The WasteWatcher: The Staff Blog of Citizens Against Government Waste

Broadband as a Moving Target

The WasteWatcher is the staff blog of Citizens Against Government Waste (CAGW) and the Council for Citizens Against Government Waste (CCAGW). For questions, contact blog@cagw.org.


On January 29, 2015, the Federal Communications Commission (FCC) redefined what constitutes minimum standards for broadband access, raising the bar from the original standard of 4 Megabytes per second (Mbps) for download speeds, and 1 Mbps for upload speeds, to 25 Mbps download speeds and 3 Mbps upload speeds. Under the new standard, existing Digital Subscriber Lines (DSL) that access the Internet over telephone lines may no longer qualify as broadband. At the time the FCC made this move, FCC Commissioner Ajit Pai noted, “This decision should surprise American consumers. 71 percent of consumers who can purchase fixed 25 Mbps service – over 70 million households – choose not to. And before today, 58 million Americans thought they had subscribed to mobile broadband. But now the FCC says they’re getting something else.” On December 30, 2015, the FCC released its 2015 Measuring Broadband Report Fixed Broadband Report containing good news for American consumers, even with the new higher standards. While keeping the minimum speeds for broadband the same as last year, the report cites the success ISPs are having in deploying speeds at faster than advertised rates in spite of the FCC’s more stringent requirements.
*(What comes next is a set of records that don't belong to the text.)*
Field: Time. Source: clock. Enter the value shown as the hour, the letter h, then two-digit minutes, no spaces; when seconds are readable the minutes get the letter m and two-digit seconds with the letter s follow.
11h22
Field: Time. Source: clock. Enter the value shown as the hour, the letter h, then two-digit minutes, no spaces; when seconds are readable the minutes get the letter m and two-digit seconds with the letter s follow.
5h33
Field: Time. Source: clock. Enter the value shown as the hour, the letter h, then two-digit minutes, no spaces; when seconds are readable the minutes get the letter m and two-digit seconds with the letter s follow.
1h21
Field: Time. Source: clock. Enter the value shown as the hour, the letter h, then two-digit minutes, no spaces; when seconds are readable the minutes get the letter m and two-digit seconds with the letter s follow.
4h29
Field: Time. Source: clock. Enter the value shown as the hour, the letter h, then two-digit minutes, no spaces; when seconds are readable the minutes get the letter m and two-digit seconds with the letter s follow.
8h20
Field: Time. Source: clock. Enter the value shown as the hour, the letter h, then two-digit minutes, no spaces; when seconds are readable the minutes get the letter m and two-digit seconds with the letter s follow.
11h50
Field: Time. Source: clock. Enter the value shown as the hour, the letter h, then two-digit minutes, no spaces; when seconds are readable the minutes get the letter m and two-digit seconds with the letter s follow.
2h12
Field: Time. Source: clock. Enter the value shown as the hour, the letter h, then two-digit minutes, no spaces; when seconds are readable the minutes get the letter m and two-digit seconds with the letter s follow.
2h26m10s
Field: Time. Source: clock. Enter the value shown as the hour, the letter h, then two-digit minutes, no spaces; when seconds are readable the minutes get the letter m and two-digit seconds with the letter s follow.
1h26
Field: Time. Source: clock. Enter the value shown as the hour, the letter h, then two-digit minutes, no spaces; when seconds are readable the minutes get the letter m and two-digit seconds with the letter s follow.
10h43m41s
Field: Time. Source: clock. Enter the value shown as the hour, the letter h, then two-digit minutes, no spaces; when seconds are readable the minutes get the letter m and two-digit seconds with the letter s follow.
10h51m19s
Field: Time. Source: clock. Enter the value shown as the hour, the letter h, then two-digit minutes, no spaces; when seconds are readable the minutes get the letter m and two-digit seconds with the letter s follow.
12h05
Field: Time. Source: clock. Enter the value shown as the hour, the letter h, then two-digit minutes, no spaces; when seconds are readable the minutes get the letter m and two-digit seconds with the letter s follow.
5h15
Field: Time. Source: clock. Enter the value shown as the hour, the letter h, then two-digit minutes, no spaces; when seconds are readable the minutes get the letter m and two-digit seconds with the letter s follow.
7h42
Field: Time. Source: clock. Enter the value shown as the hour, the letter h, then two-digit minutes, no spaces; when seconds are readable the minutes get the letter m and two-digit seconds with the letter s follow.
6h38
However, based on this new report, the FCC Chairman has already decried the state of broadband deployment in the U.S., citing the 34 million Americans who do not have broadband access as defined by these new higher standards. What is more disconcerting is while the Broadband Progress Report does not set a minimum speed level for mobile broadband, the FCC Chairman indicated that he would not discount setting those standards in the future. This sets the stage for an interesting discussion at the January FCC meeting. The FCC’s 2016 Broadband Progress Report will be among the items being considered during its next monthly meeting on January 28, 2016. It is important that the benchmarks for broadband speeds not be placed on a continually upward spiraling scale of speeds that will make broadband accessibility as defined by the FCC unattainable.